* [EXCERPTED TEXT]:
Start
Apstra Server Clustering

By Mehdi Abdelouahab posted 12-09-2023 00:00

Recommend

How Apstra clustering works with respect to Off-box agents and Probe processing units

Introduction

The Juniper Apstra standard implementation model is based on one virtual machine, a deployment model sufficient for most use cases. However, in some situations driven either by scale or by the need for computationally intensive processing, it is required to scale out Apstra functions to maintain linear performance. From an architecture perspective, the Apstra application is designed to scale horizontally. That is achieved via Apstra clustering, which is a multi-VM deployment model where some functions can be extracted out of the main Apstra VM to be executed on multiple VMs in a true scale-out fashion where the user can add capacity as needed.

The elements that can benefit from Apstra clustering mechanisms are:

Off-box agents
Probe processing units

This document covers how Apstra clustering works with respect to these two features. What is not part of this document is any aspect related to High-Availability or fault tolerance of the Apstra server. That is a different topic, outside of the notion of Apstra cluster, and details can be found in the Apstra User Guide (see the Useful Links section for a hyperlink).

This document was originally written by Mehdi Abdelouahab in 2020 and updated by Adam Grochowski in 2023.

Operating the Cluster

Anatomy of an Apstra Cluster

An Apstra Cluster is a group of virtual machines with two roles:

One controller VM
Multiple worker VMs

Enabling Apstra Server Clustering does not affect how the user interacts with Apstra itself. UI and API interaction will remain on the primary (controller) Apstra VM. This also includes all interaction with the probes and associated probe output, as well as viewing anomalies within the dashboard.

Setting Up the Apstra Cluster

The software package for a Worker VM is the same one used to install a regular Apstra VM. To create an Apstra cluster composed of N worker nodes, deploy N+1 instances of Apstra servers, each running as different VMs. Use the same OVA file for all servers regardless of the role you plan to assign to each member VM. Before enabling the cluster, all VMs are identical. Only upon the configuration of the cluster will a difference be noticed between the member VMs based on their role. The most notable difference is that only the Controller VM will have a UI enabled. The Controller VM it is the entry point for the management of the entire cluster, and all worker VMs will have their UI disabled. The same is true for APIs, where the controller node will be the central location for API endpoints, including any operation related to a specific worker node. This also facilitates monitoring aspects of the cluster and individual nodes.

Requirements for setting up a cluster:

The same Apstra version must be used across the entire cluster.
End
* [TASK OBJECTIVE]:
Set down, word for word, the stretch of the Apstra clustering article above that begins at the words "The elements that" and stops after "for a hyperlink).".

* [PROVIDED MATERIAL]:
Start
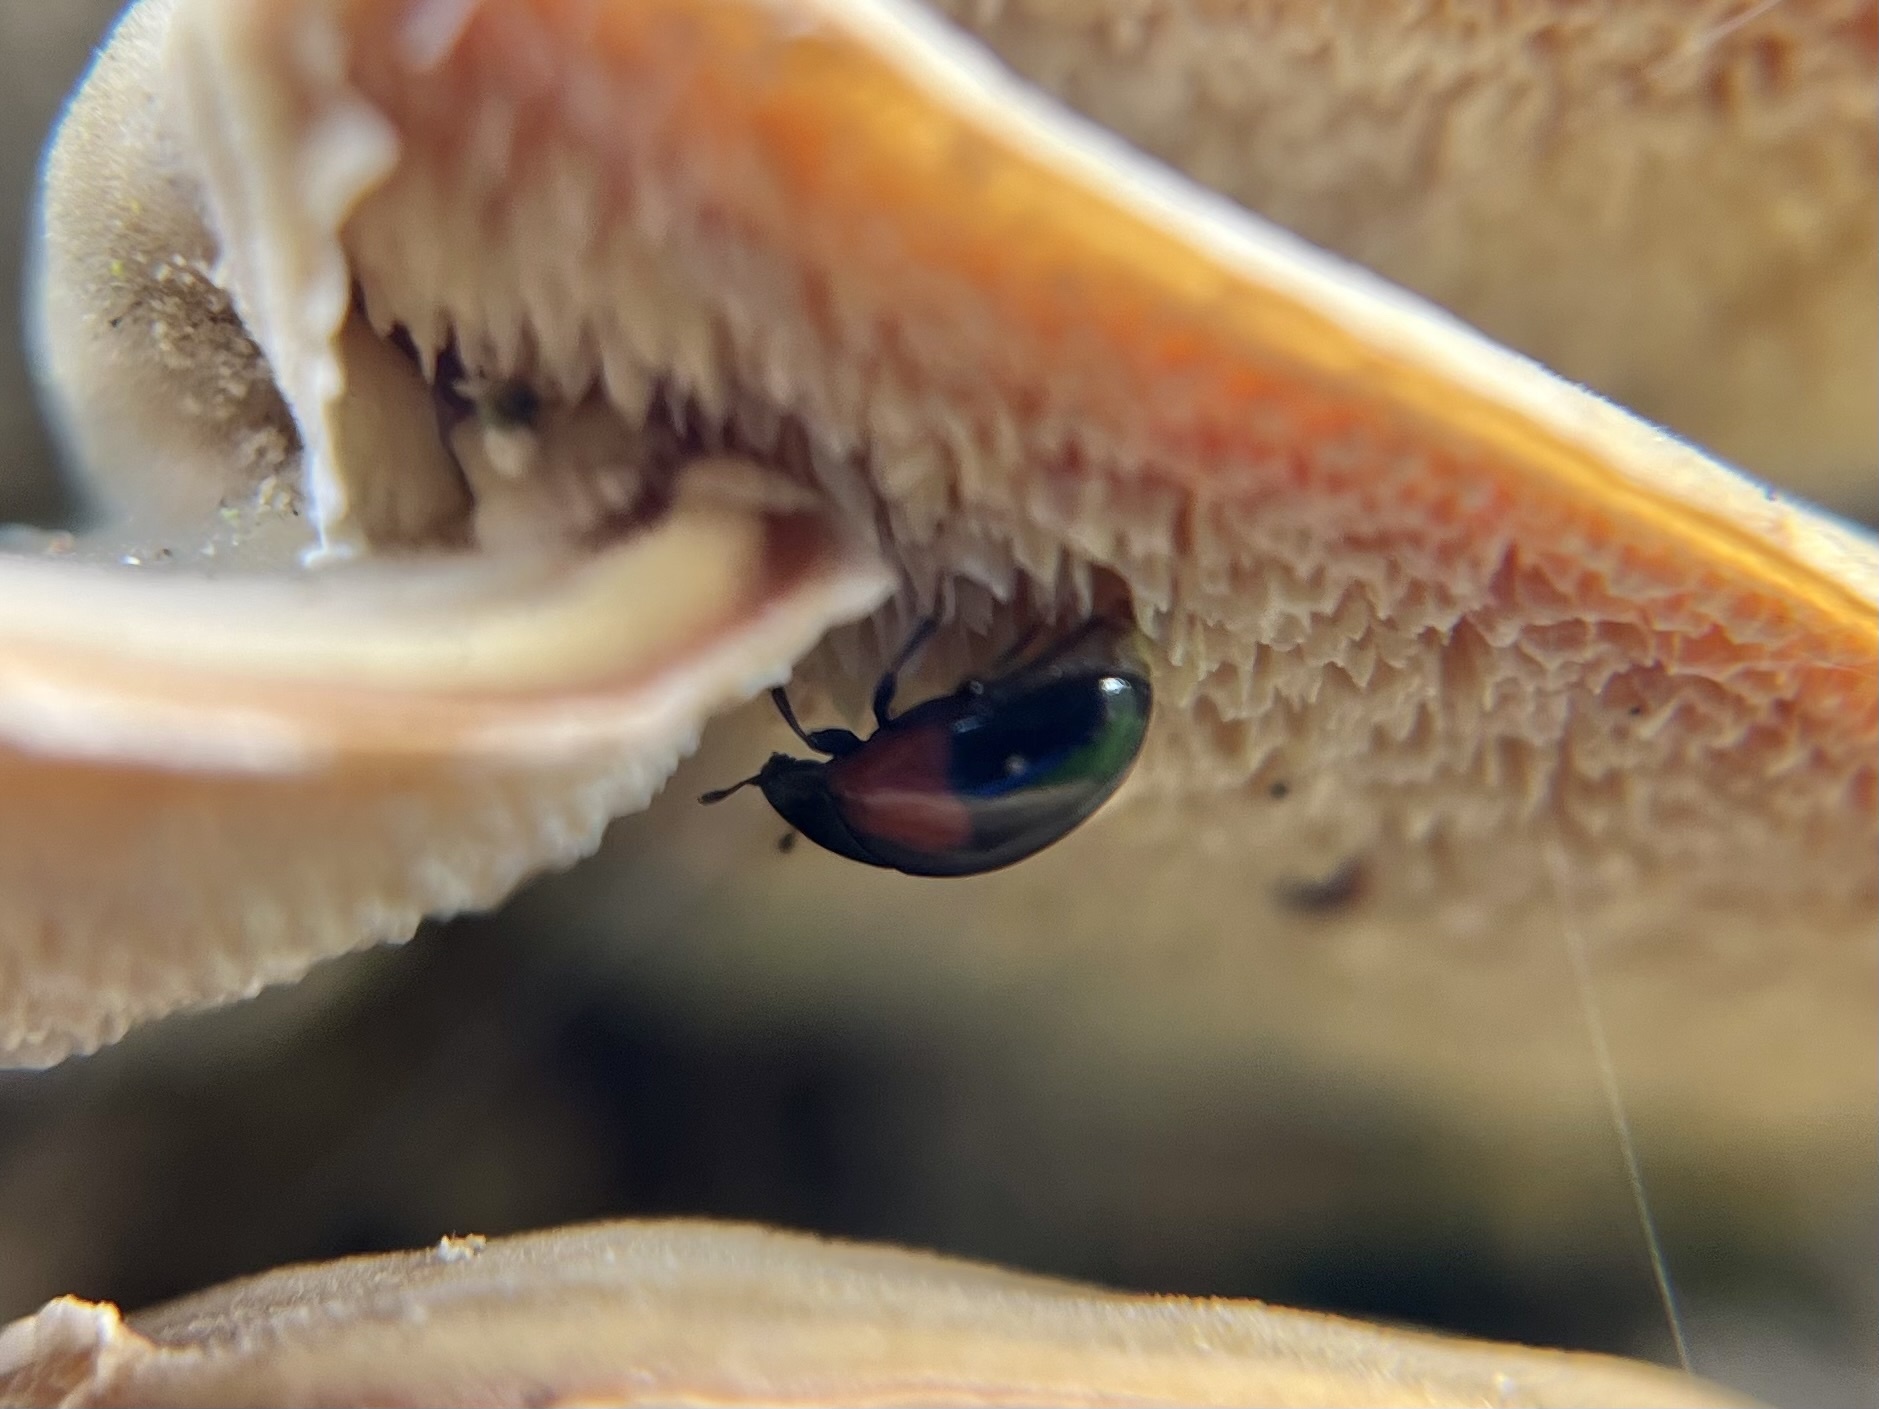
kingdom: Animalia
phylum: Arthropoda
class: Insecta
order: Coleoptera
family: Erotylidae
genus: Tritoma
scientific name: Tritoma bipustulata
End
Start
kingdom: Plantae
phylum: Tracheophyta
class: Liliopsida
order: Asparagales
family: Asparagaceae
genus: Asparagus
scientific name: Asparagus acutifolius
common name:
End
Start
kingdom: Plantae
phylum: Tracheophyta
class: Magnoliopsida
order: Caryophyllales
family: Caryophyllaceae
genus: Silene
End
* [CORRECT RESULT]:
The elements that can benefit from Apstra clustering mechanisms are:

Off-box agents
Probe processing units

This document covers how Apstra clustering works with respect to these two features. What is not part of this document is any aspect related to High-Availability or fault tolerance of the Apstra server. That is a different topic, outside of the notion of Apstra cluster, and details can be found in the Apstra User Guide (see the Useful Links section for a hyperlink).